There were few "fundamental" reasons to be bullish on U.S. stocks on Friday morning (June 15).
If anything, the news that the U.S. unemployment rose in 18 states in May sounded downright bearish. But stocks rallied anyway -- for a seemingly unlikely reason, explained the pundits: Because all the bad news lately makes it likely that the Fed will step in again.
(Just as a side note, how many times did the Fed "step in" in 2007-2009 while the DJIA was dropping from over 14,000 to below 6,500? But hey, that's ancient history, and besides -- "it's different this time," right?)
From an Elliott wave perspective, there was another reason for the June 15 rally: the S&P 500 had some unfinished technical business on the upside.

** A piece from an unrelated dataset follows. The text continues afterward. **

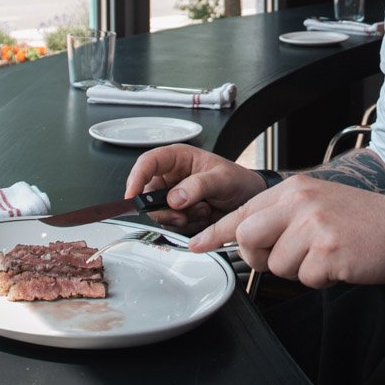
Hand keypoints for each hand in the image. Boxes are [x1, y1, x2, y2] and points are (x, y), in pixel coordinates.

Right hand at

Here's what the editor Tom Prindaville wrote on Friday morning in EWI's U.S. Intraday Stocks Specialty Service (try it free now, during June 14-21 FreeWeek):
S&P 500 (Intraday)
Posted On: Jun 15 2012 9:30AM ET / Jun 15 2012 1:30PM GMT
Last Price: 1331.33
Trade pushed beyond the 1319.74 level yesterday...[which] is significant because it implies that, minimally, the S&P wants to take a closer, more deliberate look at 1338, and the overall proportionally of the recent Elliott wave action backs that up. For today, persistence atop 1319.74 is needed to see the very near-term trend up with a minimum upside target of 1338.32.
The S&P 500 closed trading on June 15 at 1342.84, exceeding the bullish price target U.S. Intraday Stocks Specialty Service gave on Friday morning by 4 points.